Other than dolphins including the endemic, endangered Hector's dolphins that regularly live or visit into the waters, whales such as southern right and humpback are known to migrate into the bay.

==Discovery==

The Pegasus was the name of the sailing ship which surveyed part of the South Island in 1809. The brig Pegasus was the former Pegaso, captured at the Peruvian port of Trujillo on 28 July 1807 by the British frigate , commanded by Captain Charles James Johnston, during a cruise against Spanish shipping and ports along the coasts of Spanish America.
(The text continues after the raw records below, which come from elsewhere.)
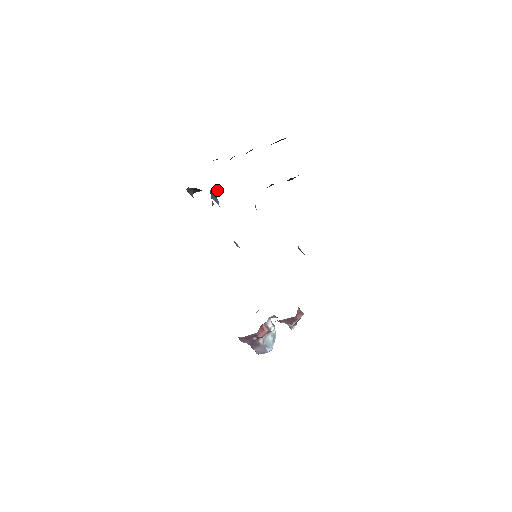
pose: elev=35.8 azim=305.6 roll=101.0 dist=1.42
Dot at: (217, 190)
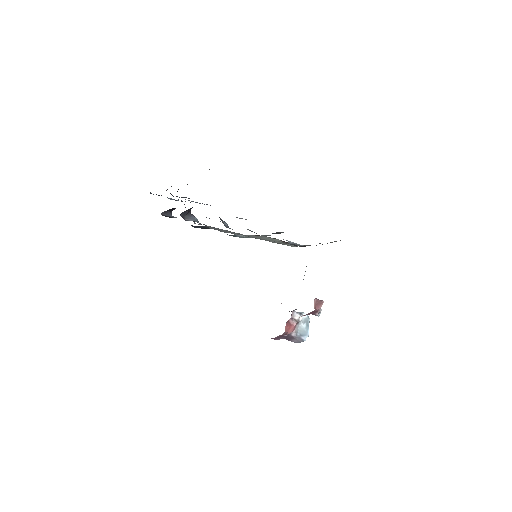
Dot at: (187, 210)
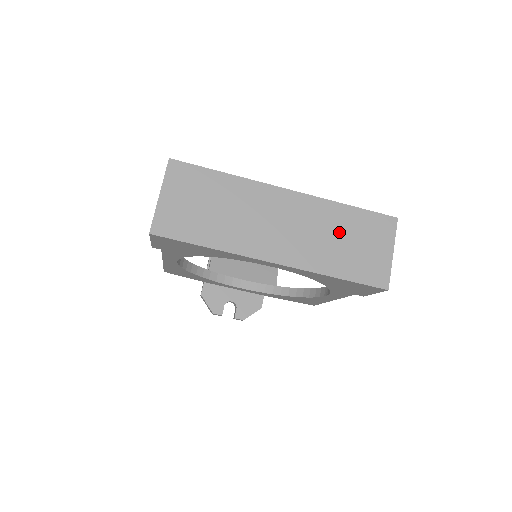
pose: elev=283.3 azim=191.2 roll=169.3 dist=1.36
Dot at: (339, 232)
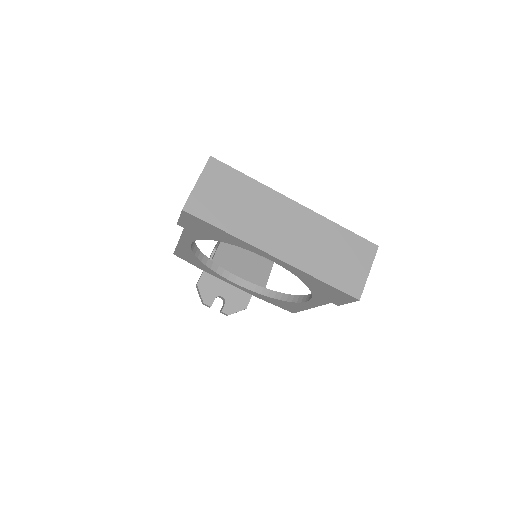
Dot at: (330, 245)
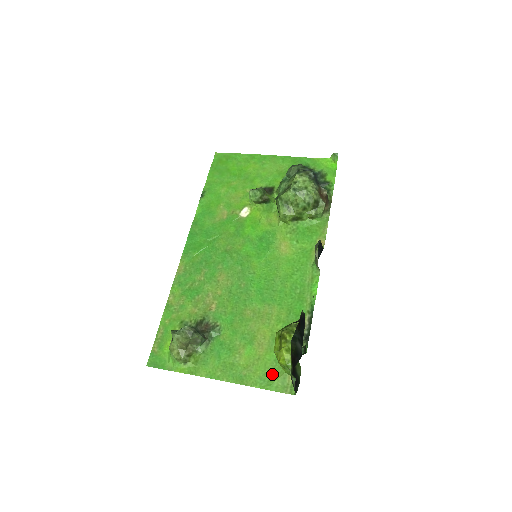
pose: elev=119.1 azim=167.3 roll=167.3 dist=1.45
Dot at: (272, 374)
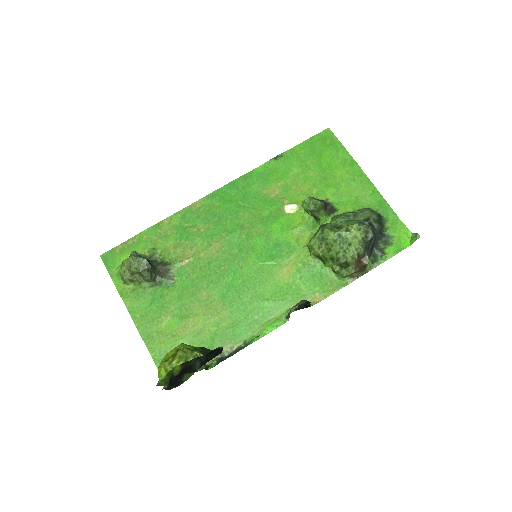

Johnston dispatched Pegaso to Port Jackson, where she arrived at the end of October. Submitted to the Court of Admiralty in Sydney, Pegaso, was condemned as a prize on 24 January 1808 and sold off, renamed Pegasus. A few months later she was acquired by Thomas Moore and in May of that year she was made ready to go on the sealing trade to the southern part of New Zealand. This expedition took place between August 1808 and March 1809, when Pegasus was commanded by Captain Eber Bunker. Pegasus went on a second expedition under the command of Samuel Chase from Port Jackson to London by way of the sealing grounds in southern New Zealand from May 1809 to August 1810: William W. Stewart was first officer and made charts of the New Zealand coast, including Stewart Island, which was subsequently named after him. William Stewart gave Pegasus Bay its name. The captain of the ship, Captain Samuel Chase (not to be confused with his contemporary, Captain Samuel Rodman Chace), lays claim to correcting James Cook's charts by determining that "Banks Island" was in fact a peninsula. As late as 1843, the bay was referred to as Cook's Mistake.